In regular narrow QRS-complex tachycardia, vagal maneuvers (ie, Valsalva [83], carotid massage, and facial immersion in cold water), should be initiated to terminate the arrhythmia or to modify AV conduction. If this fails, IV antiarrhythmic drugs should be administered for arrhythmia termination in hemodynamically stable patients. Adenosine or nondihy- dropyridine calcium-channel antagonists are the drugs of choice (Fig. 7). The advantage of adenosine relative to IV calcium-channel or beta blockers relates to its rapid onset and short half-life. Intravenous adenosine is, therefore, the preferred agent except for patients with severe asthma. Patients treated with theophylline may require higher doses of adenosine for effect, and adenosine effects are potentiated by dipyridamole. In addition, higher rates of heart block may be seen when adenosine is concomittantly administered with carbamazepine. Longer-acting agents (eg, IV calcium-channel blockers or beta blockers [ie, verapamil/diltiazem or metoprolol]) are of value, particularly for patients with frequent atrial premature beats or ventricular premature beats, which may serve to trigger early recurrence of PSVT. Adenosine or DC cardioversion is preferred for those with PSVT in whom a rapid therapeutic effect is essential. Potential adverse effects of adenosine include initiation of AF (1 to 15%), which is usually transient, and may be particularly problematic for those with ventricular pre-excitation. Adenosine should be avoided in patients with severe bronchial asthma.
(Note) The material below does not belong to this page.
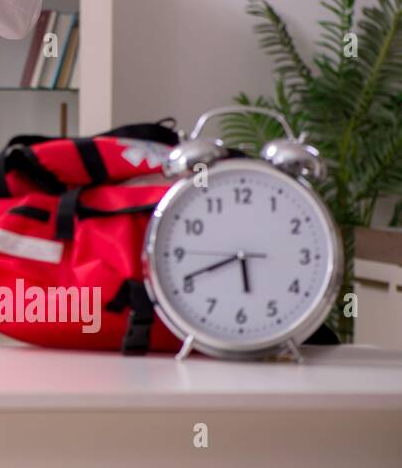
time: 5:41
It is important to use extreme care with concomitant use of IV calcium-channel blockers and beta blockers because of possible potentiation of hypotensive and/or bradycardic effects. An ECG should be recorded during vagal maneuvers or drug administration because the response may aid in the diagnosis even if the arrhythmia does not terminate (Fig. 6). Termination of the tachycardia with a P wave after the last QRS complex favors AVRT or AVNRT. Tachycardia termination with a QRS complex favors AT,which is often adenosine insensitive. Continuation of tachycardia with AV block is virtually diagnostic of AT or atrial flutter, excludes AVRT, and makes AVNRT very unlikely.

b. Acute Management of Wide QRS-Complex Tachycardia

Immediate DC cardioversion is the treatment for hemodynamically unstable tachycardias. If the tachycardia is hemodynamically stable and definitely supraventricular, then management is as described for narrow QRS-complex tachycardias (Fig. 6). For pharmacologic termination of a stable wide QRS-complex tachycardia, IV procainamide and/or sotalol are recommended on the basis of randomized but small studies (84,85). Amiodarone is also considered acceptable. Amiodarone is preferred, compared to procainamide and sotalol, in patients with impaired left ventricular (LV) function (86,87) or signs of heart failure. These recommendations are in accord with the current Advanced Cardiovascular Life Support guidelines (88). Special circumstances may require alternative therapy (ie, pre-excited tachycardias and VT caused by digitalis toxicity). For termination of an irregular wide QRS-complex tachycardia (ie, pre-excited AF), DC cardioversion is recommended. Or, if the patient is hemodynamically stable, pharmacologic conversion using IV ibutilide, flecainide, or procainamide is appropriate.

c. Further Management

After successful termination of a wide QRS-complex tachycardia of unknown etiology, patients should be referred to an arrhythmia specialist. Patients with stable narrow QRS-complex tachycardia, normal LV function, and a normal ECG during sinus rhythm (ie, no pre-excitation) may require no specific therapy. Referral is indicated for those with drug resistance or intolerance as well as for patients desiring to be free of lifelong drug therapy. When treatment is indicated, options include catheter ablation or drug therapy. Finally, because of the potential for lethal arrhythmias, all patients with WPW syndrome (ie, pre-excitation and arrhythmias) should be referred for further evaluation (89).